=== Aim of the exercise ===
Copy out the lines verbatim, beginning with the one containing "- rel-path-to-precompiled-binaries: *****" and continuing through the one containing "Nope a plain cwebp call does not work".

=== Extracted information ===
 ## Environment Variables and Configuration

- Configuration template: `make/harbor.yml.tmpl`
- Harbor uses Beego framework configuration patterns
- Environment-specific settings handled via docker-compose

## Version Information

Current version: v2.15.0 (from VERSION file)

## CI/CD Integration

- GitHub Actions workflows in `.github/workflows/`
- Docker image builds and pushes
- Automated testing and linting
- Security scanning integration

...

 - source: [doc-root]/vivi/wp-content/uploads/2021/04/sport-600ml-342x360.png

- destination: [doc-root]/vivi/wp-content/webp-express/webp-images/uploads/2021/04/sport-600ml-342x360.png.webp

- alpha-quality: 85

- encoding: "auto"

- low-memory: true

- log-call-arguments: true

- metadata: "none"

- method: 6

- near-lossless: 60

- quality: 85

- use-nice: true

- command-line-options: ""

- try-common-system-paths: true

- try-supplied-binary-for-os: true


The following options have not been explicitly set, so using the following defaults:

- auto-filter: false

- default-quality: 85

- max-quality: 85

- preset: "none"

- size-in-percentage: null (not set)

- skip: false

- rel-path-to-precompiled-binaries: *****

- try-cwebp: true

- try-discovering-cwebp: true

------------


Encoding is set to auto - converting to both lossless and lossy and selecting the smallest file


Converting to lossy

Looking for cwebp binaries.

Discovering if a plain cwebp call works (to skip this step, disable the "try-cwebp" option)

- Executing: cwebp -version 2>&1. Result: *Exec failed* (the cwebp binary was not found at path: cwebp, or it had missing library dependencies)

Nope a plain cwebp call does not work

=== Solved exercise ===
- rel-path-to-precompiled-binaries: *****

- try-cwebp: true

- try-discovering-cwebp: true

------------


Encoding is set to auto - converting to both lossless and lossy and selecting the smallest file


Converting to lossy

Looking for cwebp binaries.

Discovering if a plain cwebp call works (to skip this step, disable the "try-cwebp" option)

- Executing: cwebp -version 2>&1. Result: *Exec failed* (the cwebp binary was not found at path: cwebp, or it had missing library dependencies)

Nope a plain cwebp call does not work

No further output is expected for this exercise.